Top of AVAILABLE RECORDS

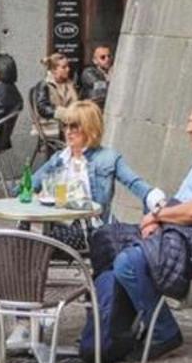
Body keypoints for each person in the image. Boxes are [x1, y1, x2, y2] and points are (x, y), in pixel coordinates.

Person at [80, 101, 192, 363]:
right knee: (106, 238)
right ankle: (111, 332)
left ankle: (164, 331)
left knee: (128, 261)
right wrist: (157, 220)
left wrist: (158, 216)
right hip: (179, 231)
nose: (188, 129)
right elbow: (181, 204)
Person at [31, 99, 154, 252]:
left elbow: (137, 185)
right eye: (66, 125)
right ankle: (23, 275)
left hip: (89, 229)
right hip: (57, 222)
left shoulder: (108, 158)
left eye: (74, 126)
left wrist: (156, 205)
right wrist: (36, 196)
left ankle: (31, 272)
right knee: (22, 232)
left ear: (90, 128)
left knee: (36, 241)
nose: (68, 131)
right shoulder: (60, 158)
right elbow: (27, 187)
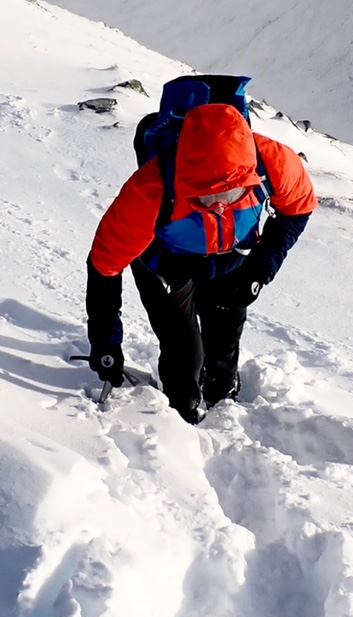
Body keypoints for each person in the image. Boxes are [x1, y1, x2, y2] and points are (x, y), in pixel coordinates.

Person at [85, 96, 317, 423]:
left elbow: (300, 208)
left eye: (232, 193)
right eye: (205, 195)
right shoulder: (150, 189)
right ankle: (181, 420)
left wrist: (261, 267)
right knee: (184, 354)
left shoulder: (272, 161)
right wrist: (106, 342)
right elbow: (104, 265)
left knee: (222, 351)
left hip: (231, 260)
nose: (220, 205)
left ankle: (222, 401)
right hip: (164, 265)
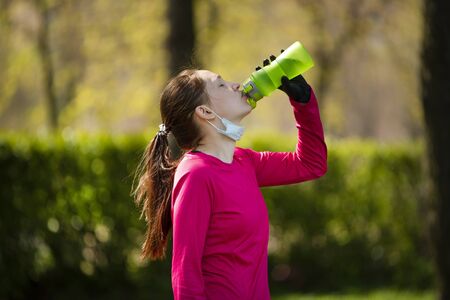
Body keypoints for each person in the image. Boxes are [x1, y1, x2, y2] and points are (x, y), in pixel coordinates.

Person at [132, 58, 327, 299]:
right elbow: (185, 274)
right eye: (221, 85)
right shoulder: (196, 175)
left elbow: (311, 164)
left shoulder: (245, 162)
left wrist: (303, 100)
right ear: (204, 112)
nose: (236, 85)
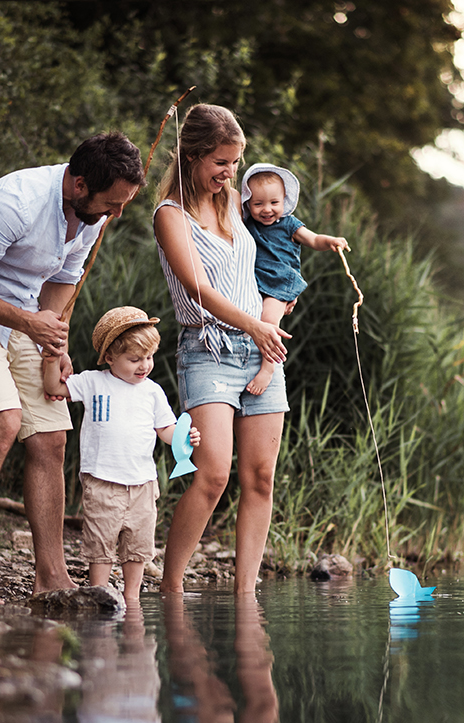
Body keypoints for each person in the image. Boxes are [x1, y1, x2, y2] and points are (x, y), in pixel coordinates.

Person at [0, 132, 144, 604]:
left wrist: (54, 339)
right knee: (4, 424)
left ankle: (51, 576)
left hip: (25, 320)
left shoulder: (92, 217)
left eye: (123, 204)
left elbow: (63, 281)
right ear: (80, 184)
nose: (116, 214)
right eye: (112, 203)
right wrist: (31, 322)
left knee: (50, 436)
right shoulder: (16, 201)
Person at [152, 103, 290, 594]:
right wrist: (255, 325)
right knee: (211, 475)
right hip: (207, 349)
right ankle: (170, 588)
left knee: (261, 477)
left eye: (234, 162)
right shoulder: (170, 215)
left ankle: (246, 595)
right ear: (192, 157)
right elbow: (198, 291)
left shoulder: (237, 200)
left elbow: (280, 261)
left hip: (260, 351)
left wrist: (272, 316)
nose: (230, 173)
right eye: (220, 163)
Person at [42, 306, 200, 606]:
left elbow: (166, 429)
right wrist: (52, 360)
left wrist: (185, 437)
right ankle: (99, 593)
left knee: (138, 546)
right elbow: (54, 387)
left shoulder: (152, 391)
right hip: (102, 481)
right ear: (110, 357)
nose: (144, 366)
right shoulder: (93, 382)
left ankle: (132, 597)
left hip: (142, 483)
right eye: (134, 359)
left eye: (149, 357)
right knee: (100, 543)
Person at [239, 163, 349, 395]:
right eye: (258, 204)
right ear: (248, 202)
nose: (267, 209)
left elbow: (313, 239)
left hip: (280, 282)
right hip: (255, 282)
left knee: (269, 321)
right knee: (251, 318)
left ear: (284, 200)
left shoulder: (289, 224)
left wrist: (330, 241)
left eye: (274, 203)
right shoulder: (247, 225)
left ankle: (268, 368)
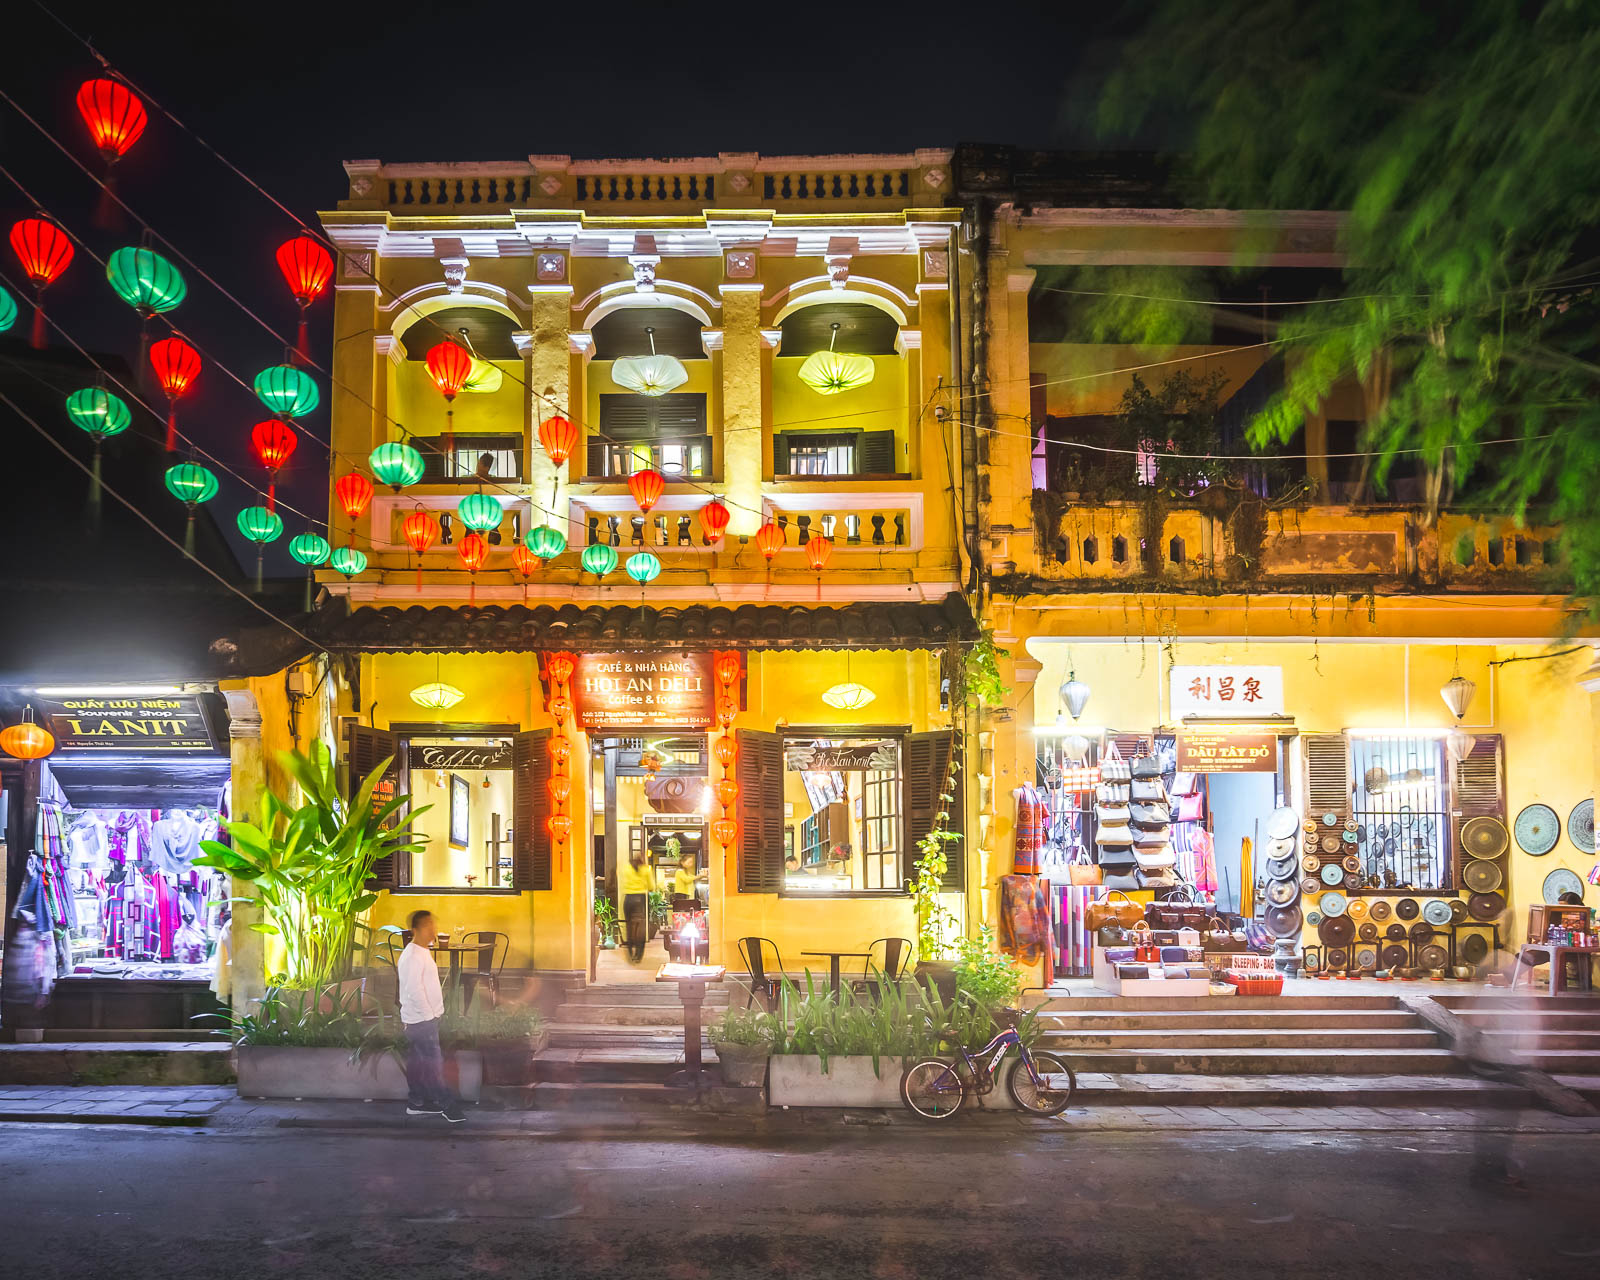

Bottom of AVAILABLE RECORDS

▶ _WHAT THE TASK ASKS_: Search the records for the word "nose", then list every line that has it.

▶ _SOLUTION TO THIS TASK_:
nose: (188, 129)
nose: (68, 131)
nose: (220, 205)
nose: (236, 85)
nose: (116, 214)
nose: (230, 173)
nose: (144, 366)
nose: (267, 209)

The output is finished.